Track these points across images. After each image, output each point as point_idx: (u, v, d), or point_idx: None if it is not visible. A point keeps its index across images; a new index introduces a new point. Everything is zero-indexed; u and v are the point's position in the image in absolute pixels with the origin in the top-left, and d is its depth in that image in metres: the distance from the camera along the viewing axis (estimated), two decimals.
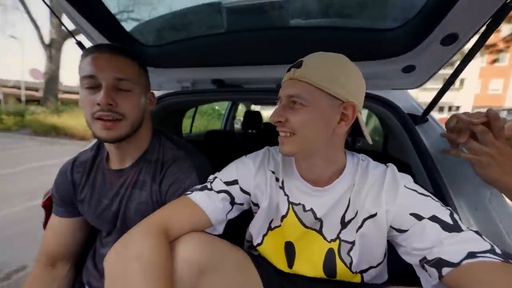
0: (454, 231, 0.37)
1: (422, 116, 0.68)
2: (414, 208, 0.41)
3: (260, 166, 0.56)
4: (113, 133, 0.52)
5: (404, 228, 0.42)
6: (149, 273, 0.33)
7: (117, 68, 0.53)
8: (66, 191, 0.63)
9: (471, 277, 0.31)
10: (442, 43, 0.59)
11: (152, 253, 0.35)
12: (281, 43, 0.80)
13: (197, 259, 0.38)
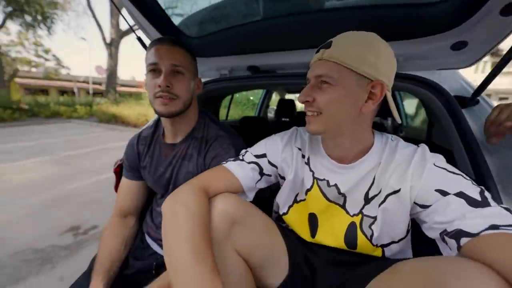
0: (480, 206, 0.35)
1: (472, 97, 0.61)
2: (441, 184, 0.40)
3: (287, 142, 0.60)
4: (169, 108, 0.63)
5: (427, 204, 0.42)
6: (191, 217, 0.41)
7: (174, 57, 0.64)
8: (133, 160, 0.79)
9: (488, 245, 0.31)
10: (502, 13, 0.52)
11: (194, 203, 0.44)
12: (316, 27, 0.80)
13: (230, 212, 0.46)
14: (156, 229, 0.75)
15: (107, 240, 0.72)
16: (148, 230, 0.78)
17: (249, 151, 0.61)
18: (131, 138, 0.83)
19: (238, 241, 0.45)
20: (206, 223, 0.43)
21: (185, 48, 0.68)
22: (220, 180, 0.52)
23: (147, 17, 0.85)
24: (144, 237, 0.78)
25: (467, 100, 0.63)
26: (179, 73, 0.65)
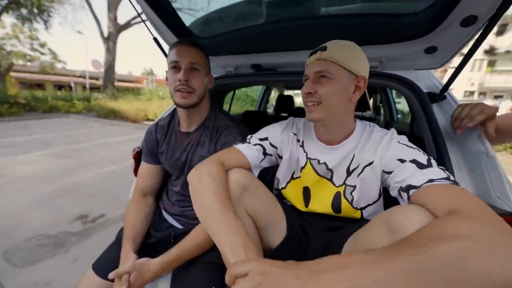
0: (425, 168, 0.48)
1: (440, 94, 0.74)
2: (401, 155, 0.53)
3: (284, 128, 0.73)
4: (187, 101, 0.75)
5: (391, 170, 0.54)
6: (215, 180, 0.53)
7: (192, 55, 0.75)
8: (152, 146, 0.90)
9: (427, 193, 0.43)
10: (462, 25, 0.64)
11: (216, 171, 0.56)
12: (312, 30, 0.92)
13: (242, 181, 0.57)
14: (172, 205, 0.87)
15: (130, 215, 0.84)
16: (164, 206, 0.90)
17: (254, 136, 0.72)
18: (149, 126, 0.95)
19: (247, 204, 0.57)
20: (225, 187, 0.54)
21: (201, 49, 0.79)
22: (232, 157, 0.64)
23: (163, 20, 0.95)
24: (162, 213, 0.90)
25: (437, 96, 0.75)
26: (195, 70, 0.76)
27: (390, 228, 0.41)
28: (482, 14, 0.60)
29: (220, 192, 0.50)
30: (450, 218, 0.35)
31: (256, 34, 1.01)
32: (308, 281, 0.32)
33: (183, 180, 0.85)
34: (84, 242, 1.87)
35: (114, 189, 2.89)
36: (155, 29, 1.02)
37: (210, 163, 0.58)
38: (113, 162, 3.95)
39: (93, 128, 7.34)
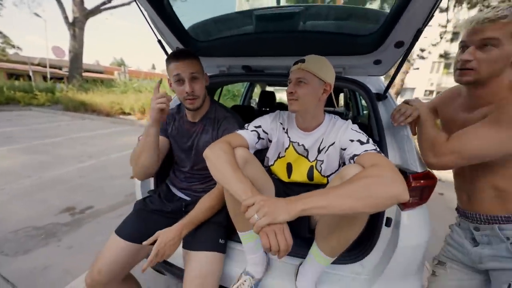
0: (364, 144, 0.73)
1: (383, 94, 1.02)
2: (351, 137, 0.78)
3: (273, 119, 0.95)
4: (195, 105, 0.93)
5: (345, 147, 0.79)
6: (226, 154, 0.72)
7: (190, 66, 0.91)
8: (164, 123, 1.05)
9: (363, 157, 0.68)
10: (395, 47, 0.92)
11: (226, 148, 0.75)
12: (293, 41, 1.14)
13: (244, 155, 0.77)
14: (180, 181, 1.05)
15: None
16: (173, 182, 1.08)
17: (250, 124, 0.93)
18: None
19: (248, 173, 0.77)
20: (234, 157, 0.74)
21: (194, 56, 0.95)
22: (236, 139, 0.84)
23: (166, 23, 1.09)
24: (170, 188, 1.08)
25: (381, 96, 1.03)
26: (196, 78, 0.93)
27: (340, 178, 0.66)
28: (406, 40, 0.87)
29: (230, 160, 0.70)
30: (370, 167, 0.61)
31: (247, 41, 1.20)
32: (290, 203, 0.55)
33: (192, 161, 1.03)
34: (77, 231, 1.93)
35: (97, 182, 2.88)
36: (158, 32, 1.16)
37: (220, 143, 0.78)
38: (91, 156, 3.85)
39: (63, 122, 6.86)
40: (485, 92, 0.71)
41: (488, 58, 0.66)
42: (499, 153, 0.65)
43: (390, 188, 0.54)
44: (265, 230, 0.53)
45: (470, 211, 0.78)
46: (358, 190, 0.54)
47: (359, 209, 0.54)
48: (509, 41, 0.63)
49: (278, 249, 0.53)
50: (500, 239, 0.70)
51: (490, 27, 0.64)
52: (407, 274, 0.85)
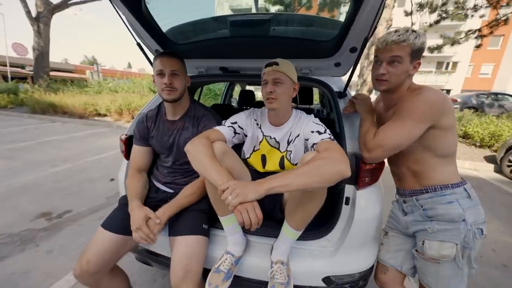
0: (321, 134, 0.87)
1: (343, 92, 1.18)
2: (313, 128, 0.91)
3: (248, 115, 1.06)
4: (171, 96, 1.00)
5: (308, 138, 0.92)
6: (205, 147, 0.81)
7: (172, 64, 0.99)
8: (144, 132, 1.11)
9: (319, 145, 0.82)
10: (350, 52, 1.08)
11: (205, 142, 0.83)
12: (264, 45, 1.26)
13: (222, 148, 0.87)
14: (164, 176, 1.12)
15: (132, 184, 1.05)
16: (157, 178, 1.14)
17: (227, 120, 1.03)
18: (139, 117, 1.16)
19: (226, 163, 0.87)
20: (212, 150, 0.83)
21: (178, 57, 1.04)
22: (214, 134, 0.93)
23: (144, 27, 1.15)
24: (153, 183, 1.14)
25: (341, 94, 1.19)
26: (176, 74, 1.01)
27: (301, 162, 0.79)
28: (358, 46, 1.03)
29: (209, 153, 0.80)
30: (323, 152, 0.75)
31: (223, 44, 1.30)
32: (258, 185, 0.67)
33: (173, 157, 1.11)
34: (56, 236, 1.89)
35: (75, 186, 2.79)
36: (137, 36, 1.21)
37: (200, 138, 0.87)
38: (65, 160, 3.68)
39: (30, 126, 6.38)
40: (394, 96, 0.92)
41: (396, 72, 0.84)
42: (409, 141, 0.82)
43: (336, 167, 0.68)
44: (238, 208, 0.64)
45: (400, 188, 0.98)
46: (311, 170, 0.68)
47: (312, 184, 0.67)
48: (408, 58, 0.83)
49: (250, 223, 0.64)
50: (417, 208, 0.89)
51: (395, 47, 0.82)
52: (364, 242, 1.01)
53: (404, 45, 0.82)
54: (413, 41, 0.81)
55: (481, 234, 0.81)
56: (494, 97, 10.08)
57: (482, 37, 8.42)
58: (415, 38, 0.81)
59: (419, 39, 0.81)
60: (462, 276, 0.83)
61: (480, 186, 3.47)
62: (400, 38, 0.81)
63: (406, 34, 0.81)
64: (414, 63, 0.85)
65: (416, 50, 0.82)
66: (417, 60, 0.85)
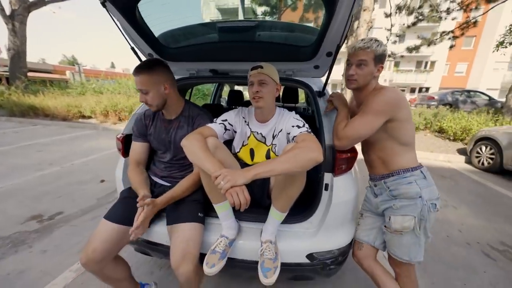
0: (300, 127, 1.00)
1: (322, 91, 1.32)
2: (293, 123, 1.04)
3: (237, 114, 1.17)
4: (152, 108, 1.11)
5: (289, 132, 1.05)
6: (199, 142, 0.91)
7: (141, 83, 1.04)
8: (142, 129, 1.20)
9: (298, 137, 0.95)
10: (326, 56, 1.21)
11: (199, 137, 0.94)
12: (251, 49, 1.38)
13: (214, 143, 0.97)
14: (161, 171, 1.21)
15: (135, 176, 1.14)
16: (155, 172, 1.23)
17: (218, 118, 1.14)
18: (137, 116, 1.24)
19: (219, 156, 0.98)
20: (206, 144, 0.94)
21: (148, 71, 1.04)
22: (207, 131, 1.03)
23: (138, 33, 1.23)
24: (151, 178, 1.23)
25: (320, 93, 1.33)
26: (146, 92, 1.06)
27: (283, 152, 0.92)
28: (333, 51, 1.17)
29: (203, 146, 0.90)
30: (301, 142, 0.88)
31: (212, 48, 1.40)
32: (246, 171, 0.78)
33: (171, 153, 1.20)
34: (49, 237, 1.91)
35: (64, 189, 2.77)
36: (130, 40, 1.28)
37: (194, 134, 0.97)
38: (51, 164, 3.61)
39: (9, 129, 6.11)
40: (362, 94, 1.08)
41: (362, 73, 1.00)
42: (371, 131, 0.98)
43: (310, 154, 0.82)
44: (229, 191, 0.75)
45: (371, 174, 1.14)
46: (290, 157, 0.80)
47: (292, 169, 0.80)
48: (372, 62, 0.99)
49: (239, 203, 0.76)
50: (385, 189, 1.05)
51: (361, 52, 0.98)
52: (342, 223, 1.15)
53: (368, 51, 0.97)
54: (375, 48, 0.96)
55: (435, 208, 0.98)
56: (467, 94, 10.82)
57: (455, 38, 9.00)
58: (377, 46, 0.96)
59: (380, 47, 0.96)
60: (419, 244, 0.99)
61: (452, 176, 3.78)
62: (365, 45, 0.97)
63: (370, 42, 0.97)
64: (378, 66, 1.00)
65: (379, 55, 0.98)
66: (380, 64, 1.00)
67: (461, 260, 1.78)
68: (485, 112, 5.97)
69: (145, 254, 1.31)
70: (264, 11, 6.61)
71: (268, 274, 0.93)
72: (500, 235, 2.14)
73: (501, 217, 2.47)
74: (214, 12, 13.03)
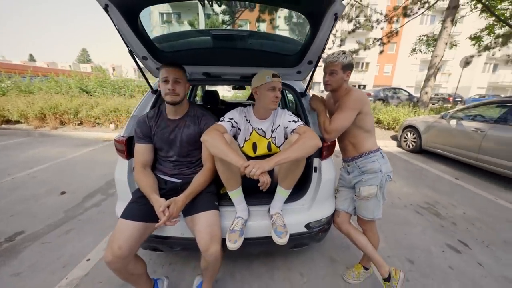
0: (296, 122, 1.25)
1: (304, 93, 1.60)
2: (289, 119, 1.28)
3: (239, 113, 1.33)
4: (174, 99, 1.18)
5: (286, 126, 1.29)
6: (219, 136, 1.06)
7: (175, 73, 1.17)
8: (146, 130, 1.23)
9: (298, 129, 1.19)
10: (308, 64, 1.49)
11: (218, 133, 1.09)
12: (242, 55, 1.55)
13: (229, 138, 1.13)
14: (170, 169, 1.28)
15: (142, 179, 1.17)
16: (163, 171, 1.29)
17: (226, 116, 1.28)
18: (140, 118, 1.27)
19: (234, 149, 1.14)
20: (225, 139, 1.08)
21: (181, 67, 1.21)
22: (220, 127, 1.17)
23: (137, 35, 1.26)
24: (160, 177, 1.28)
25: (302, 94, 1.61)
26: (178, 82, 1.19)
27: (289, 142, 1.15)
28: (313, 60, 1.45)
29: (224, 140, 1.06)
30: (303, 134, 1.12)
31: (206, 53, 1.52)
32: (269, 160, 0.99)
33: (178, 151, 1.28)
34: (17, 258, 1.69)
35: (15, 206, 2.38)
36: (127, 44, 1.29)
37: (212, 130, 1.12)
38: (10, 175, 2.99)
39: None
40: (337, 94, 1.39)
41: (334, 80, 1.31)
42: (349, 123, 1.30)
43: (314, 141, 1.07)
44: (260, 175, 0.96)
45: (345, 157, 1.48)
46: (299, 145, 1.05)
47: (302, 154, 1.04)
48: (341, 71, 1.29)
49: (265, 183, 0.98)
50: (356, 167, 1.39)
51: (331, 65, 1.29)
52: (327, 197, 1.46)
53: (336, 63, 1.28)
54: (342, 60, 1.27)
55: (389, 178, 1.36)
56: (394, 91, 13.19)
57: (383, 44, 10.83)
58: (343, 58, 1.27)
59: (346, 58, 1.27)
60: (379, 206, 1.37)
61: (389, 158, 4.71)
62: (333, 59, 1.28)
63: (337, 56, 1.27)
64: (346, 73, 1.31)
65: (345, 65, 1.29)
66: (348, 71, 1.31)
67: (402, 219, 2.36)
68: (407, 105, 7.50)
69: (155, 250, 1.36)
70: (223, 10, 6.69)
71: (282, 236, 1.16)
72: (424, 198, 2.88)
73: (423, 185, 3.29)
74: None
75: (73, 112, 6.06)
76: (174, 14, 11.23)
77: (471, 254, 1.87)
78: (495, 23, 9.41)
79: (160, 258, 1.70)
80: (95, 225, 2.11)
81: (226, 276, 1.55)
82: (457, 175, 3.71)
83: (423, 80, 8.06)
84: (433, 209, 2.59)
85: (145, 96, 1.53)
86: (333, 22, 1.12)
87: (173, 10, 11.99)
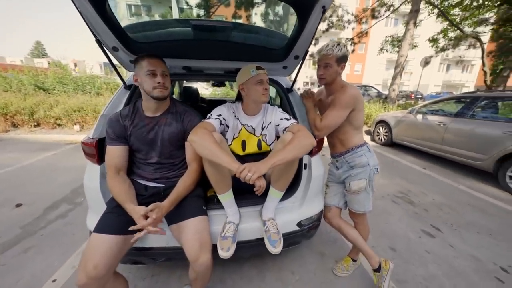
0: (288, 120, 1.21)
1: (290, 89, 1.57)
2: (280, 116, 1.23)
3: (228, 109, 1.25)
4: (164, 94, 1.07)
5: (278, 124, 1.24)
6: (208, 135, 0.96)
7: (162, 66, 1.06)
8: (120, 131, 1.08)
9: (290, 128, 1.16)
10: (294, 58, 1.46)
11: (207, 132, 0.99)
12: (225, 48, 1.46)
13: (219, 137, 1.04)
14: (151, 173, 1.15)
15: (116, 185, 1.03)
16: (143, 176, 1.15)
17: (213, 113, 1.18)
18: (112, 117, 1.11)
19: (224, 149, 1.06)
20: (215, 139, 0.99)
21: (163, 59, 1.10)
22: (208, 125, 1.07)
23: (105, 22, 1.09)
24: (139, 183, 1.14)
25: (289, 90, 1.57)
26: (166, 75, 1.08)
27: (282, 141, 1.10)
28: (300, 55, 1.42)
29: (214, 140, 0.97)
30: (297, 132, 1.08)
31: (186, 45, 1.40)
32: (265, 162, 0.93)
33: (158, 152, 1.15)
34: None
35: None
36: (93, 32, 1.12)
37: (201, 129, 1.02)
38: None
39: None
40: (331, 88, 1.37)
41: (328, 73, 1.29)
42: (341, 121, 1.30)
43: (309, 140, 1.04)
44: (255, 180, 0.90)
45: (333, 152, 1.48)
46: (296, 145, 1.00)
47: (299, 154, 1.00)
48: (335, 64, 1.27)
49: (261, 187, 0.91)
50: (345, 162, 1.40)
51: (325, 58, 1.26)
52: (317, 193, 1.46)
53: (331, 56, 1.24)
54: (336, 53, 1.24)
55: (377, 171, 1.40)
56: (365, 88, 14.01)
57: (354, 43, 11.42)
58: (338, 51, 1.24)
59: (340, 51, 1.24)
60: (369, 198, 1.40)
61: None
62: (327, 52, 1.24)
63: (332, 48, 1.23)
64: (341, 65, 1.29)
65: (340, 58, 1.26)
66: (342, 63, 1.29)
67: (381, 209, 2.49)
68: (378, 102, 8.00)
69: (135, 263, 1.23)
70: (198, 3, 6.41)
71: (276, 245, 1.11)
72: (398, 187, 3.08)
73: (396, 175, 3.52)
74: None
75: (28, 113, 5.36)
76: (143, 6, 10.44)
77: (443, 237, 2.03)
78: (449, 27, 10.48)
79: (140, 271, 1.56)
80: (62, 239, 1.86)
81: (216, 283, 1.47)
82: (425, 165, 4.05)
83: (390, 79, 8.68)
84: (407, 198, 2.78)
85: (117, 92, 1.37)
86: (321, 15, 1.10)
87: (142, 2, 11.16)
-.-.-
• **Problem requirements**: Using the listing above, return word for word each line from the one that has "30: (450, 218, 0.35)" through the one that has "38: (113, 162, 3.95)", and no line outside that range.

• **Solution for this exercise**:
30: (450, 218, 0.35)
31: (256, 34, 1.01)
32: (308, 281, 0.32)
33: (183, 180, 0.85)
34: (84, 242, 1.87)
35: (114, 189, 2.89)
36: (155, 29, 1.02)
37: (210, 163, 0.58)
38: (113, 162, 3.95)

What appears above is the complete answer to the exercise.